There are nearly 26 million Americans living with diabetes, and type 2 diabetes accounts for 90 to 95 percent of all cases of the illness, according to the U.S. Centers for Disease Control and Prevention (CDC).
Obesity and sedentary lifestyles are commonly associated with the risk of developing diabetes, but there are many diabetes patients who are lean. Researchers from the Peninsula College of Medicine and Dentistry at the University of Exeter set out to investigate the theory that this group of diabetic individuals may have genetic predisposition to developing the illness.
The study involved collecting and examining genetic markers in 5,000 lean diabetics, 13,000 obese patients with diabetes and 75,000 healthy participants. The investigators found lean diabetes patients had genetic variants near the LAMA1 gene that could be linked to type 2 diabetes. This variant was not seen in obese individuals, which suggests there may be a new way to identify the risk of diabetes in certain individuals.

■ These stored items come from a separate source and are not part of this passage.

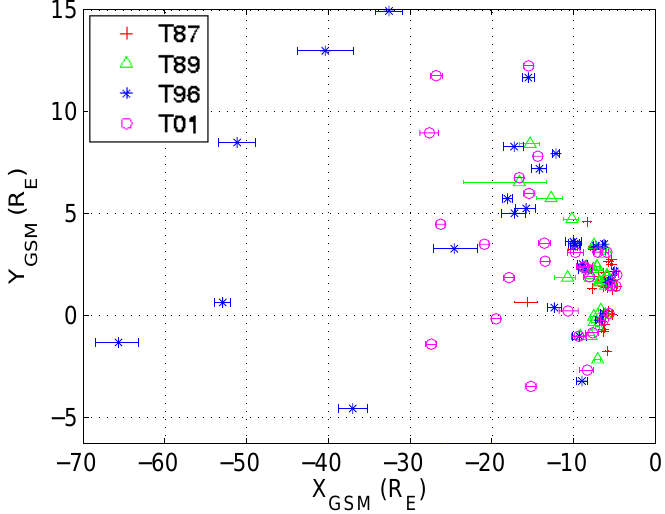
Fig. 5. Location of the model onsets in X-Y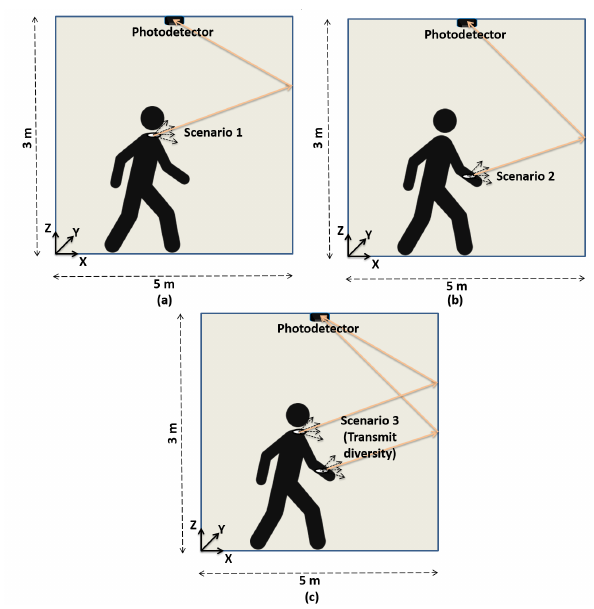
Figure 3. Mobility support with the coordinator placed on the body and the receiver on the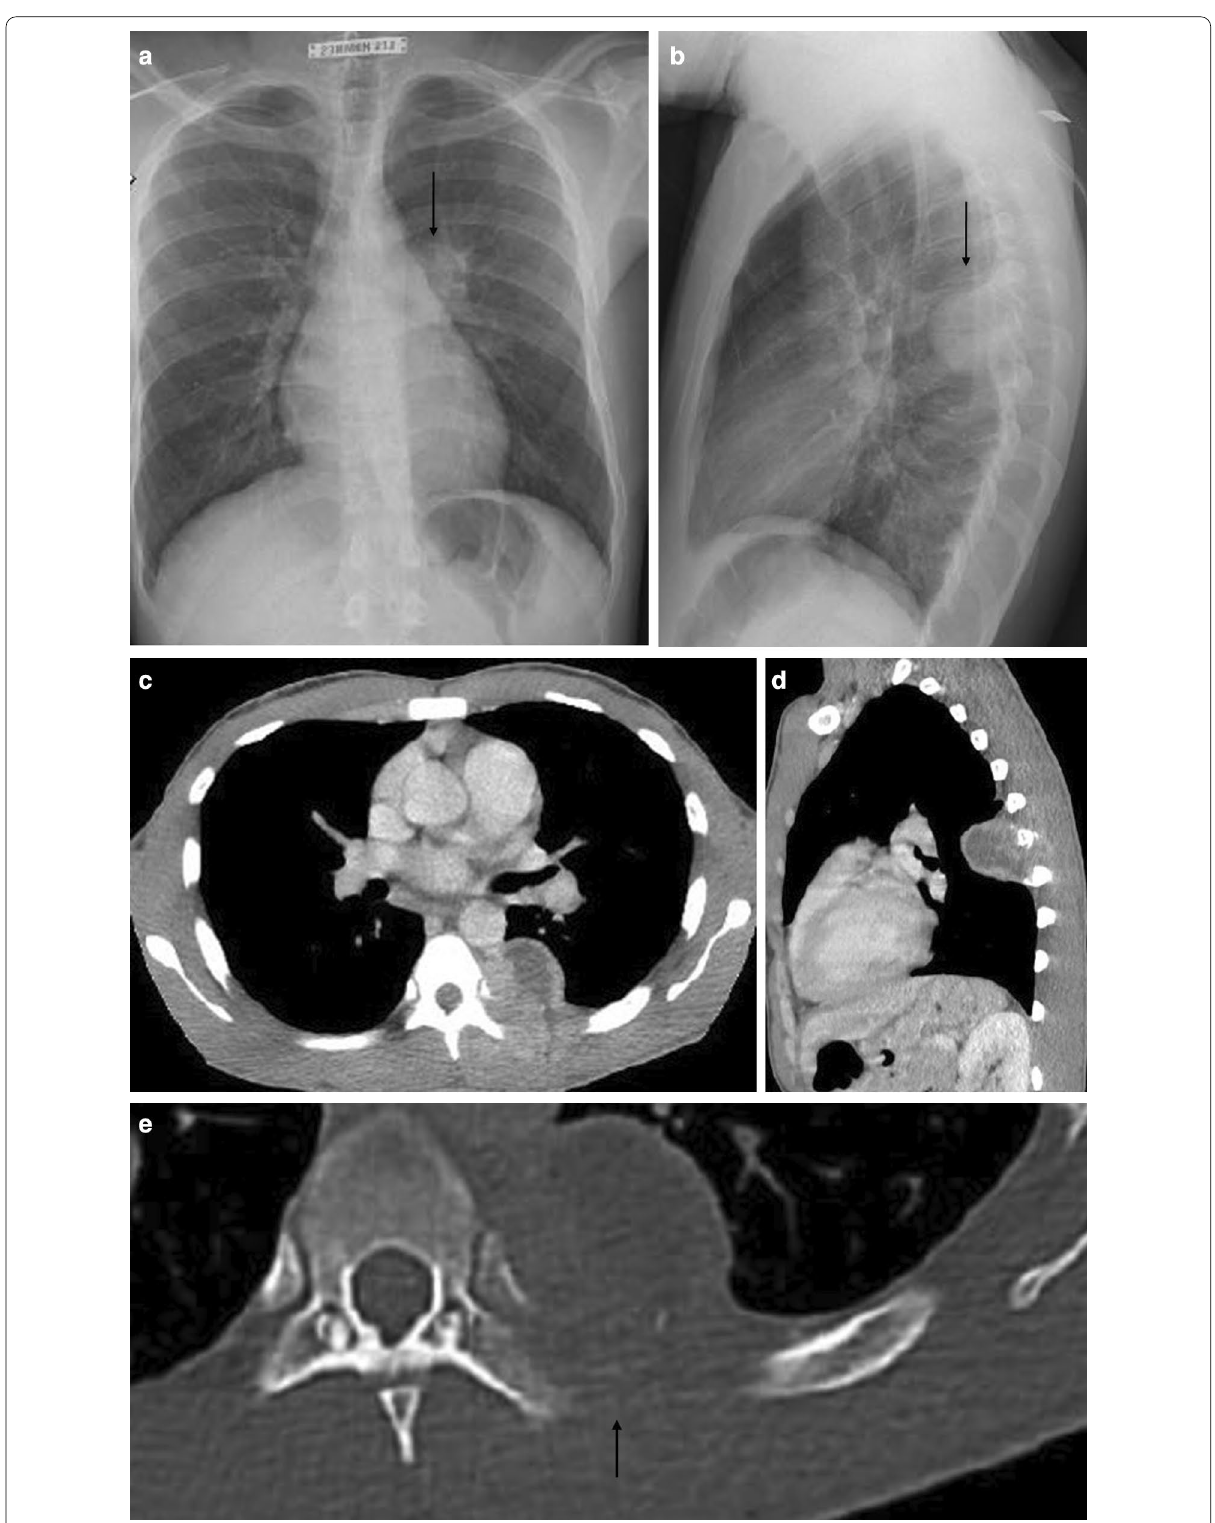
Fig. 17 (See legend on previous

"Whenever a new disease gene is found, there is always the potential for it to be used as a drug target for new therapies or as a biomarker, but more work is needed to see whether or not this new gene has the potential," said study author Dr. John Perry. "This is the first time that a type 2 diabetes gene has been found to act in this way - we do not know why it should be associated in one subgroup of patients and not another. It could point to the fact that type 2 diabetes may not be one disease, but may represent a number of subgroups."
A senior living with diabetes may have a higher risk of developing heart disease and other health problems. The CDC states diabetes also makes the risk of having a stroke two to four times higher for diabetic individuals than those without the illness.